When Michael Mulgrew became head of the United Federation of Teachers (UFT) this year, he was entering some uncharted territory. As Harold Myserson noted in an August 2009 article about the waning influence of the Irish in the labor movement, the ascension of the Irish American Mulgrew ended “a 50-year succession of Jewish UFT presidents.”
This Wednesday, June 16, Mulgrew turned up the heat in the UFT’s ongoing battle with New York Mayor Mike Bloomberg by spearheading a rally against education cuts at City Hall.
Mulgrew’s rise to the top of the UFT came around the same time Mary Kay Henry was named leader of the West Coast-based Service Employees International Union (SEIU), which represents over two million workers.

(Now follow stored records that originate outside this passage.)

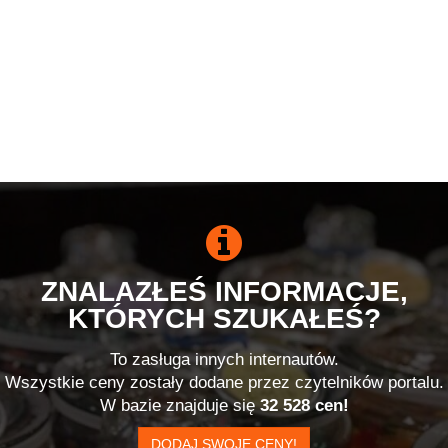
ZNALAZŁEŚ INFORMACJE,
KTÓRYCH SZUKAŁEŚ?
To zasługa innych internautów.
Wszystkie ceny zostały dodane przez czytelników portalu.
W bazie znajduje się
32 528 cen!
DODAJ SWOJE CENY!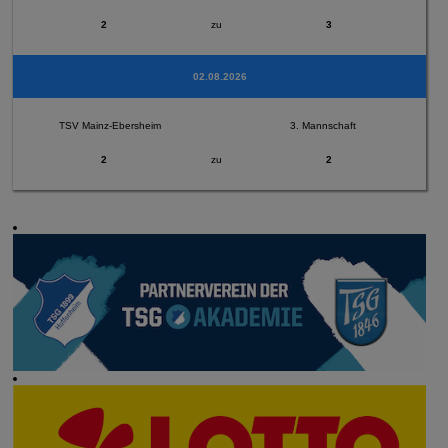
2
zu
3
02.08.2026
TSV Mainz-Ebersheim
3. Mannschaft
2
zu
2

Henry, 52, was described by the Los Angeles Times as “the eldest girl among 10 siblings in an Irish-Catholic family in suburban Detroit.”
So if, as Harold Myerson suggested, Irish influence in organized labor is dwindling, it’s not going away anytime soon.
There’s one catch, however. These jobs might as well come with a bull’s eye, because unions have become a handy target for angry people and politicians in recent months.
Full disclosure -- I am a member of the UFT. So naturally, I am a little sensitive about some of the criticism aimed at New York City teachers by Bloomberg and schools chancellor Joel Klein.
I should add, though, that no one is more frustrated by ineffective teachers than teachers themselves. So it’s not that the UFT is above criticism.
The bigger problem is that, in tough economic times, members of nearly any union have come to be viewed as members of an elite class who are paid lavishly while doing little work.
An article in this past Sunday’s New York Post explored the “long lines” of applicant’s seeking the “cushiest gigs” at a number of local unions. These jobs included spots at Local 246 of the aforementioned SEIU, which represents auto mechanics. There were also applicants seeking jobs with Ironworkers Local 361.
Boy, talk about cushy gigs! What could be easier than learning how an automobile functions from top to bottom and getting the thing fixed.
Or how about those ironworkers! All they have to do from time to time is slice steel with a flaming torch, often several thousand feet above the bustling streets.
I remember less than a month after 9/11 talking to Jack Doyle, head of the heavily-Irish Ironworkers Local 40. Doyle had actually helped build the Twin Towers in the early 1970s, and was vowing to help build again at Ground Zero.
But only after the ironworkers completed the very dangerous task of clearing out the debris. What a cushy gig!
The king of union bashing these days is New Jersey Governor Chris Christie. His stump speech for a long time was that New Jersey has “two classes” of citizens, -- “those who enjoy rich public benefits and those who pay for them."
Wow. We’ve certainly come a long way.
In the past, thundering populists and brainy prophets have warned that America was indeed split into two societies -- black vs. white, or the obscenely rich vs. the desperately poor.
Now, according to Christie, the only thing we have to worry about are the folks who dare to have a pension and a little stability. It seems to me we might want to work to get that for more people, not fewer.
Look, I understand that state governments are going broke. Taxpayers have a right to know their money is being invested in sound, productive employees. Unions should roll up their sleeves and help produce solutions.
But there is an ugly side to this. As much as anyone else, the Irish built the American labor movement with blood, sweat and tears. This was no “cushy” task.
Politicians know there is a deep insecurity in America right now. So rather than devise bold ways to alleviate that insecurity, they target “elite” union members and their “cushy” jobs.
Meanwhile, children need to be educated. Cars need to be repaired. Steel must be sliced.
The vast majority of people doing these jobs now do them happily and effectively. Smearing these workers may make the next generation think twice about entering the profession.
But it doesn’t make the work itself any less vital or necessary.